Recorded data:
****************

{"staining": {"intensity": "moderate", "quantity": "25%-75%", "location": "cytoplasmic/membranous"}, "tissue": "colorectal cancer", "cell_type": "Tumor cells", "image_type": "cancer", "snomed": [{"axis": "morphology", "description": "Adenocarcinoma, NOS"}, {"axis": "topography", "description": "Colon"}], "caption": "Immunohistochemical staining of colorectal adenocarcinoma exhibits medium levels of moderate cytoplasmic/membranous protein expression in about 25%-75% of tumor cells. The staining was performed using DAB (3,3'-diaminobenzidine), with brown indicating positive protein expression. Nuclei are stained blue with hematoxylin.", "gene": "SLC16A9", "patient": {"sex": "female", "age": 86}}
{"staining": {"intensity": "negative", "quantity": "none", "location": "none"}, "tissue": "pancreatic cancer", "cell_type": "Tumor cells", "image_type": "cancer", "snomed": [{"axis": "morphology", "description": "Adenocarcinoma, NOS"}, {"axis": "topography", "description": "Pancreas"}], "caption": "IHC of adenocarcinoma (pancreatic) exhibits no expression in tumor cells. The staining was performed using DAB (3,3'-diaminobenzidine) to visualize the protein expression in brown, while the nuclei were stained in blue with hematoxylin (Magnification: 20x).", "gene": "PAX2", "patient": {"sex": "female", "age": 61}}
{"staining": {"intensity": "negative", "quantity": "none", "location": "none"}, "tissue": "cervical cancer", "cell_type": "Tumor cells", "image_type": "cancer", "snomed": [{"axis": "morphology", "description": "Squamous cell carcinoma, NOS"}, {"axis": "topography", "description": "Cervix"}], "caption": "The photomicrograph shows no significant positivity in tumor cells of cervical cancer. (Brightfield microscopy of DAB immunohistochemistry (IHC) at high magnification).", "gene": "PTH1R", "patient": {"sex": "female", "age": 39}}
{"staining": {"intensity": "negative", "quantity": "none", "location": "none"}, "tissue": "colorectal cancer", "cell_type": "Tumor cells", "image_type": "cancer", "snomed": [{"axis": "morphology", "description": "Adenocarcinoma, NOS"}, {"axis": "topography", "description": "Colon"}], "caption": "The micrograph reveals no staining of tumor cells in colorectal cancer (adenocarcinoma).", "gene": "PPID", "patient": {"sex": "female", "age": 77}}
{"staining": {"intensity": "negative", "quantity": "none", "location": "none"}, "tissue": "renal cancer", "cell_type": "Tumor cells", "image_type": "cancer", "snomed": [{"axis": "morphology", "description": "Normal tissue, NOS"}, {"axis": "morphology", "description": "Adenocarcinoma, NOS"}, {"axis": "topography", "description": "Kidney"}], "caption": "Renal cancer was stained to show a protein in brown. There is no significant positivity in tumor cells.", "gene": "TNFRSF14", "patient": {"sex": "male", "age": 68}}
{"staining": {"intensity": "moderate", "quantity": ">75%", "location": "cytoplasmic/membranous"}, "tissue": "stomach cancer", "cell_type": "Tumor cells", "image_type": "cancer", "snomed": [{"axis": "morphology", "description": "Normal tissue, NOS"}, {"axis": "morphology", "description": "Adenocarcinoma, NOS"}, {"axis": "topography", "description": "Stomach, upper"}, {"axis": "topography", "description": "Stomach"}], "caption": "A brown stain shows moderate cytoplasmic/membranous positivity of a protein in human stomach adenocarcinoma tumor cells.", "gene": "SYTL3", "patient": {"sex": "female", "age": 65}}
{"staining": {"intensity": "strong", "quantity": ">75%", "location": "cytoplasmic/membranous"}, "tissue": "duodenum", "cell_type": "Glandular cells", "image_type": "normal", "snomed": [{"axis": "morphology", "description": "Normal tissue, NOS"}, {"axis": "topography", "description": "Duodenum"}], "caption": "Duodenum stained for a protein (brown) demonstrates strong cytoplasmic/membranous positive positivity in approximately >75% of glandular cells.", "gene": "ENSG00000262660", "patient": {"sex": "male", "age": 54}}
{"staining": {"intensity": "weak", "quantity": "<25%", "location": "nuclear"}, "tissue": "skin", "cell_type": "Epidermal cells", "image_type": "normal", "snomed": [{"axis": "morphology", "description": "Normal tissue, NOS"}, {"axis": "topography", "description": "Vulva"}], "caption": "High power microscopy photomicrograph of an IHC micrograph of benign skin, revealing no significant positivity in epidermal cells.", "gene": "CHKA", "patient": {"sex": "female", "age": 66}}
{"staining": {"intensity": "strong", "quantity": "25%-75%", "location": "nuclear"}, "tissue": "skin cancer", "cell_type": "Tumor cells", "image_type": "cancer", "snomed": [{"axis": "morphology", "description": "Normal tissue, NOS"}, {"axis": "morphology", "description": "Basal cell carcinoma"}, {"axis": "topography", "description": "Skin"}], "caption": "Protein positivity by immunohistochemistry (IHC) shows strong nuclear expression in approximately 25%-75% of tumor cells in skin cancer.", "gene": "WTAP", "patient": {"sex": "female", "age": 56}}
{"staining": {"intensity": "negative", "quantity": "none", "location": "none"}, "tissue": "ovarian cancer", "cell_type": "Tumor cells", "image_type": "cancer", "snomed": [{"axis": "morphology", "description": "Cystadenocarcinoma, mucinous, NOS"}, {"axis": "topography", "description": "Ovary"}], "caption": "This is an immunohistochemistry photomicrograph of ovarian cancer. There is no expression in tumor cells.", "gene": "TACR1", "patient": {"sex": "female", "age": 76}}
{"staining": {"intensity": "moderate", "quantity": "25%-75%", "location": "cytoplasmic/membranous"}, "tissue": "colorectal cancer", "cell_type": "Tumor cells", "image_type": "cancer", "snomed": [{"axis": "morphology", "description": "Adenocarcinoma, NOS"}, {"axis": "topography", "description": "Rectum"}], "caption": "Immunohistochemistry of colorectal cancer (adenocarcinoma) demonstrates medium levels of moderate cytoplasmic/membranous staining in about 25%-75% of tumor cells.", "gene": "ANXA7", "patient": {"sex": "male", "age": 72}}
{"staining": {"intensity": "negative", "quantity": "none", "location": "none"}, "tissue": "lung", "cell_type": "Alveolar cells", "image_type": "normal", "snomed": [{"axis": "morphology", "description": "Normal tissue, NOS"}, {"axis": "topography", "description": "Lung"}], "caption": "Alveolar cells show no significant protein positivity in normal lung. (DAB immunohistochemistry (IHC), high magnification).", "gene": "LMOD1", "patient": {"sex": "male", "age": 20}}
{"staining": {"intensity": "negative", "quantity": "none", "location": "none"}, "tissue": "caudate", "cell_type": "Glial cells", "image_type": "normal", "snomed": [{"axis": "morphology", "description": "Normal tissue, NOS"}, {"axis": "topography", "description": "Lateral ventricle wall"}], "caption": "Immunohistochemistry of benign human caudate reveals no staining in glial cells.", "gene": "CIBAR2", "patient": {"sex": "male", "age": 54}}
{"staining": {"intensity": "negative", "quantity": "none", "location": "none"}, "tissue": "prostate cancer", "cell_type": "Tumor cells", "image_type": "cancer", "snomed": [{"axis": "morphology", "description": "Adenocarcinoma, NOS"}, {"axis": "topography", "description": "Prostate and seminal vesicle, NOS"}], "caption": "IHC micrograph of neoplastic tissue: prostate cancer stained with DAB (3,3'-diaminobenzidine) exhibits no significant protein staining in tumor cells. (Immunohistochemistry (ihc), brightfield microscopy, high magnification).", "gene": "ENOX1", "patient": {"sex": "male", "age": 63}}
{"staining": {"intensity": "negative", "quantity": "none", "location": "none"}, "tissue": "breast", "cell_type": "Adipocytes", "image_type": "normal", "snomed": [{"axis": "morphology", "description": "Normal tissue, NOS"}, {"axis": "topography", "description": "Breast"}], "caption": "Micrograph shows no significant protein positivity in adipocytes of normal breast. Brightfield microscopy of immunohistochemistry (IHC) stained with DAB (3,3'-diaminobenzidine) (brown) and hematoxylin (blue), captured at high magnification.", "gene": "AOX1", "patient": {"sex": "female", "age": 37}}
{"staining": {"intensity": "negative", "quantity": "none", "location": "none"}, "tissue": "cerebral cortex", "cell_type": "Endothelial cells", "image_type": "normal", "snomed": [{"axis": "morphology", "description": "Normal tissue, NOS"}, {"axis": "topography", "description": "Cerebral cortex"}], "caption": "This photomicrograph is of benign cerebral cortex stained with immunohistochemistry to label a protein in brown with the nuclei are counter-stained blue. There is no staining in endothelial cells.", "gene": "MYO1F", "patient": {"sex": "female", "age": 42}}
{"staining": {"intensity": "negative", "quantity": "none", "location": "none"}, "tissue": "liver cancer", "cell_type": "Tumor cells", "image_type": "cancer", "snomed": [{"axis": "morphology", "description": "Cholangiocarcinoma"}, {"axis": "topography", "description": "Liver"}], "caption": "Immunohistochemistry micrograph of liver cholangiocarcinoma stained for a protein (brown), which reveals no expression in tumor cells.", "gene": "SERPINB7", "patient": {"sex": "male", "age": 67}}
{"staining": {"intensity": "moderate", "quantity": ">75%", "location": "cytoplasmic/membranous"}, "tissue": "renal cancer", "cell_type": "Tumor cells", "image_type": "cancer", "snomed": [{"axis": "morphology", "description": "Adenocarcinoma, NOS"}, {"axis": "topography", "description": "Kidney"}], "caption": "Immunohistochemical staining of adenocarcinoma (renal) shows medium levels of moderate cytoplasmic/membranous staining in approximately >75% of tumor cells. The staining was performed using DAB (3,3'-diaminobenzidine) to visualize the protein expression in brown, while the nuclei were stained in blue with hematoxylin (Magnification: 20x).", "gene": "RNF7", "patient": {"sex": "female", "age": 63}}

****************

Give an exact copy of the lines above from the line with "of colorectal cancer" up to and including the line with "cells show no", and leave everything else out.

Answer to this problem:
{"staining": {"intensity": "moderate", "quantity": "25%-75%", "location": "cytoplasmic/membranous"}, "tissue": "colorectal cancer", "cell_type": "Tumor cells", "image_type": "cancer", "snomed": [{"axis": "morphology", "description": "Adenocarcinoma, NOS"}, {"axis": "topography", "description": "Rectum"}], "caption": "Immunohistochemistry of colorectal cancer (adenocarcinoma) demonstrates medium levels of moderate cytoplasmic/membranous staining in about 25%-75% of tumor cells.", "gene": "ANXA7", "patient": {"sex": "male", "age": 72}}
{"staining": {"intensity": "negative", "quantity": "none", "location": "none"}, "tissue": "lung", "cell_type": "Alveolar cells", "image_type": "normal", "snomed": [{"axis": "morphology", "description": "Normal tissue, NOS"}, {"axis": "topography", "description": "Lung"}], "caption": "Alveolar cells show no significant protein positivity in normal lung. (DAB immunohistochemistry (IHC), high magnification).", "gene": "LMOD1", "patient": {"sex": "male", "age": 20}}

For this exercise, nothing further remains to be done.